Pour Djami Diallo, le développement du capital humain reste l’un des principaux leviers de la transformation économique et sociale du pays. À ce titre, elle a rappelé le rôle stratégique que doivent jouer les universités et les centres de recherche dans la production des compétences et des connaissances indispensables au développement national.
Afin de concrétiser cette ambition, la ministre a défini trois axes prioritaires. Le premier concerne l’amélioration de la qualité des formations universitaires. Elle entend poursuivre la révision des programmes d’enseignement, renforcer les exigences académiques et adapter davantage les cursus aux besoins du marché de l’emploi et aux mutations de l’économie guinéenne. Selon elle, les diplômes délivrés par les établissements d’enseignement supérieur doivent répondre aux attentes des employeurs tout en favorisant l’entrepreneuriat et la création de valeur.

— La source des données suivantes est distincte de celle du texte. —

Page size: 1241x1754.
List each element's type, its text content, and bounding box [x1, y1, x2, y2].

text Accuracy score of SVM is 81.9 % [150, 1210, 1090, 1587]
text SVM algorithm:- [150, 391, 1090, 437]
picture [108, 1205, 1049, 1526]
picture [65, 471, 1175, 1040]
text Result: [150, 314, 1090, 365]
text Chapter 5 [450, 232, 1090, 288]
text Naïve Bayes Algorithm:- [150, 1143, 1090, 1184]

Le deuxième chantier portera sur la recherche scientifique. Djami Diallo souhaite créer un environnement plus favorable au travail des enseignants-chercheurs et encourager le développement de projets capables d’apporter des réponses concrètes aux défis auxquels la Guinée est confrontée, notamment dans les domaines de l’agriculture, de la santé, de l’énergie, de l’environnement, des mines, du numérique et de l’innovation.

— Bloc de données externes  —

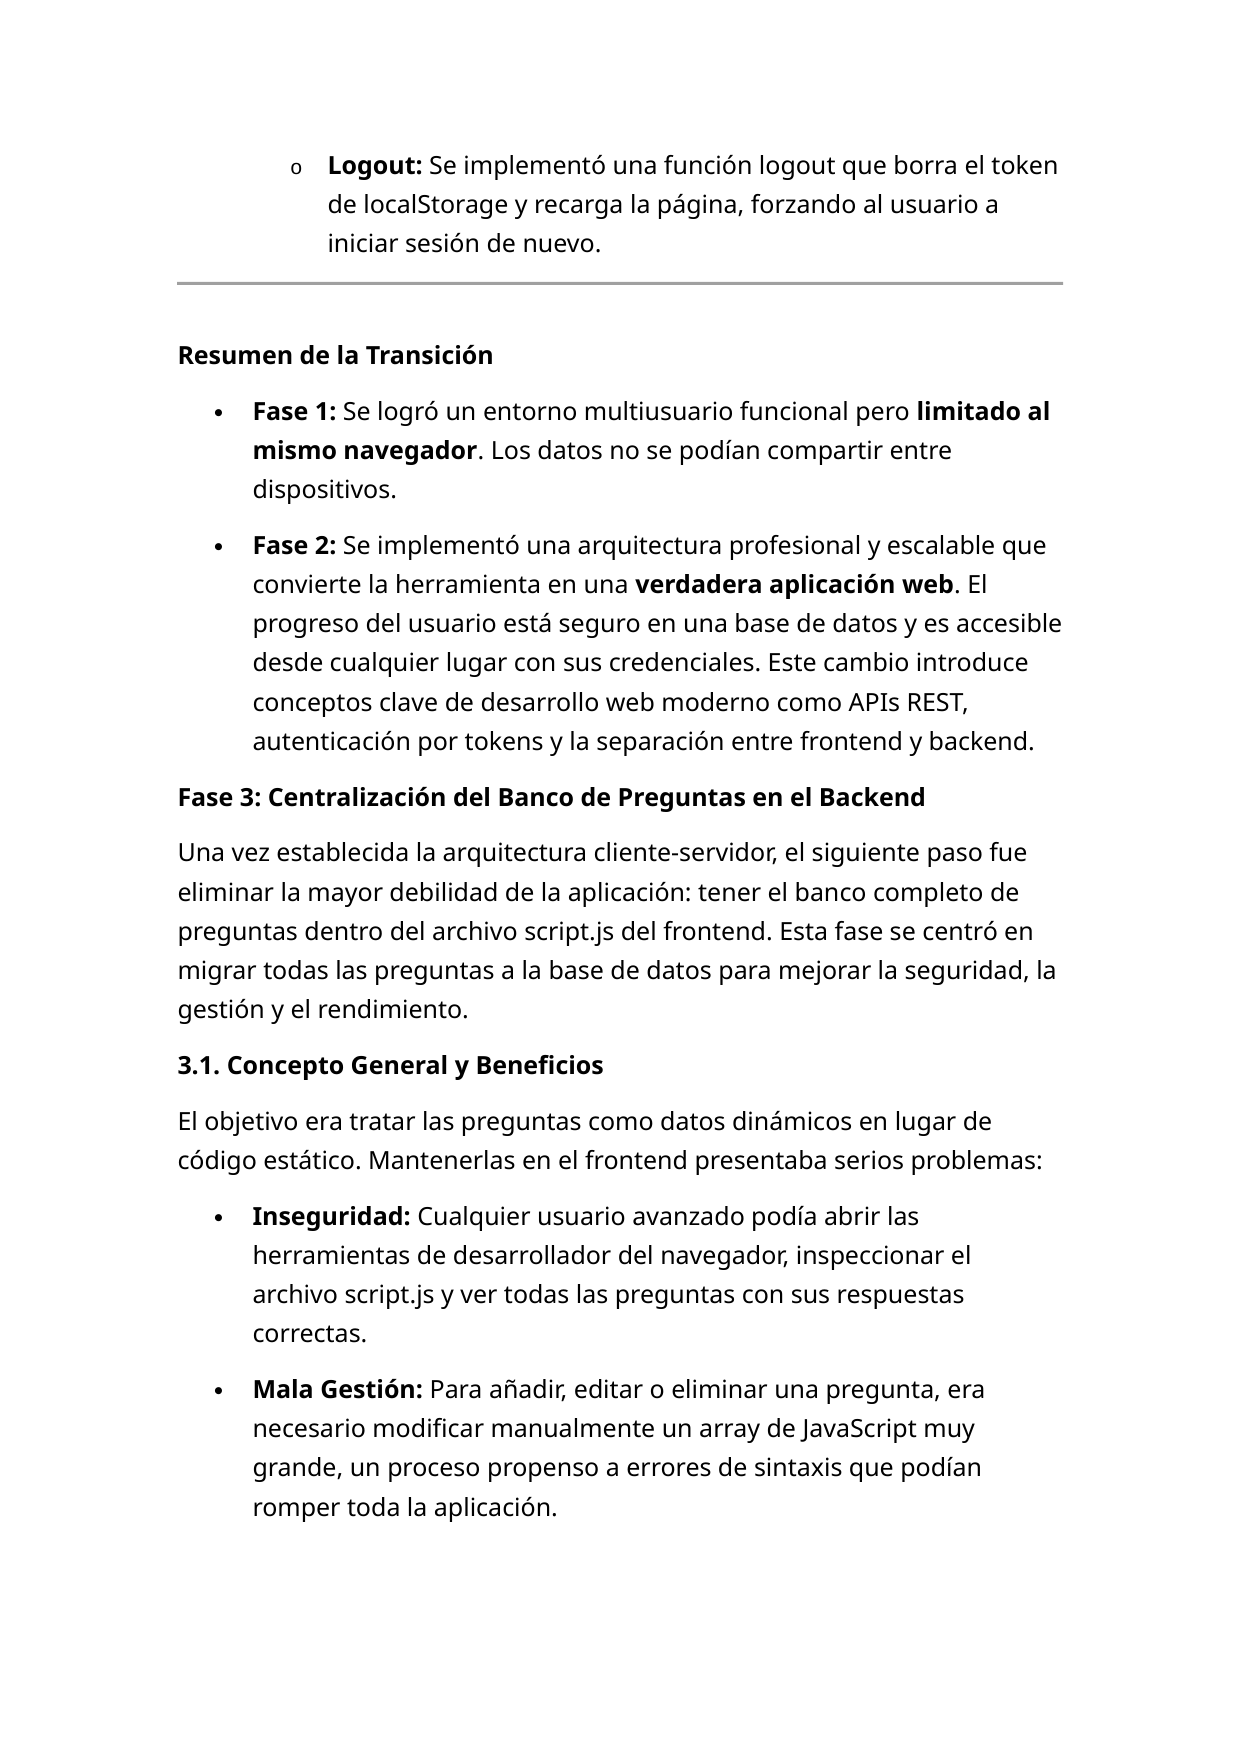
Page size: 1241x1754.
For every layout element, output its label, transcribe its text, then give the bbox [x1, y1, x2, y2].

list Mala Gestión: Para añadir, editar o eliminar una pregunta, era necesario modificar manualmente un array de JavaScript muy grande, un proceso propenso a errores de sintaxis que podían romper toda la aplicación. [215, 1372, 1063, 1523]
list Fase 2: Se implementó una arquitectura profesional y escalable que convierte la herramienta en una verdadera aplicación web. El progreso del usuario está seguro en una base de datos y es accesible desde cualquier lugar con sus credenciales. Este cambio introduce conceptos clave de desarrollo web moderno como APIs REST, autenticación por tokens y la separación entre frontend y backend. [215, 528, 1063, 757]
text Resumen de la Transición [177, 338, 1063, 372]
list Logout: Se implementó una función logout que borra el token de localStorage y recarga la página, forzando al usuario a iniciar sesión de nuevo. [290, 148, 1063, 260]
list Fase 1: Se logró un entorno multiusuario funcional pero limitado al mismo navegador. Los datos no se podían compartir entre dispositivos. [215, 393, 1063, 506]
text Fase 3: Centralización del Banco de Preguntas en el Backend [177, 779, 1063, 813]
text El objetivo era tratar las preguntas como datos dinámicos en lugar de código estático. Mantenerlas en el frontend presentaba serios problemas: [177, 1103, 1063, 1177]
text Una vez establecida la arquitectura cliente-servidor, el siguiente paso fue eliminar la mayor debilidad de la aplicación: tener el banco completo de preguntas dentro del archivo script.js del frontend. Esta fase se centró en migrar todas las preguntas a la base de datos para mejorar la seguridad, la gestión y el rendimiento. [177, 835, 1063, 1026]
list Inseguridad: Cualquier usuario avanzado podía abrir las herramientas de desarrollador del navegador, inspeccionar el archivo script.js y ver todas las preguntas con sus respuestas correctas. [215, 1198, 1063, 1350]
text 3.1. Concepto General y Beneficios [177, 1048, 1063, 1082]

La gouvernance des institutions universitaires constitue le troisième pilier de son action. La ministre a annoncé la poursuite des réformes visant à renforcer la transparence dans la gestion, la redevabilité des responsables, la culture de l’évaluation ainsi que l’efficacité des établissements d’enseignement supérieur.
Djami Diallo a lancé un appel à la mobilisation de l’ensemble des acteurs du secteur, des enseignants-chercheurs aux étudiants, en passant par les personnels administratifs et les partenaires techniques et financiers. Elle a assuré que son département privilégiera le dialogue, l’écoute, la responsabilité partagée et la recherche de résultats, afin de relever les défis auxquels l’enseignement supérieur et la recherche scientifique sont confrontés.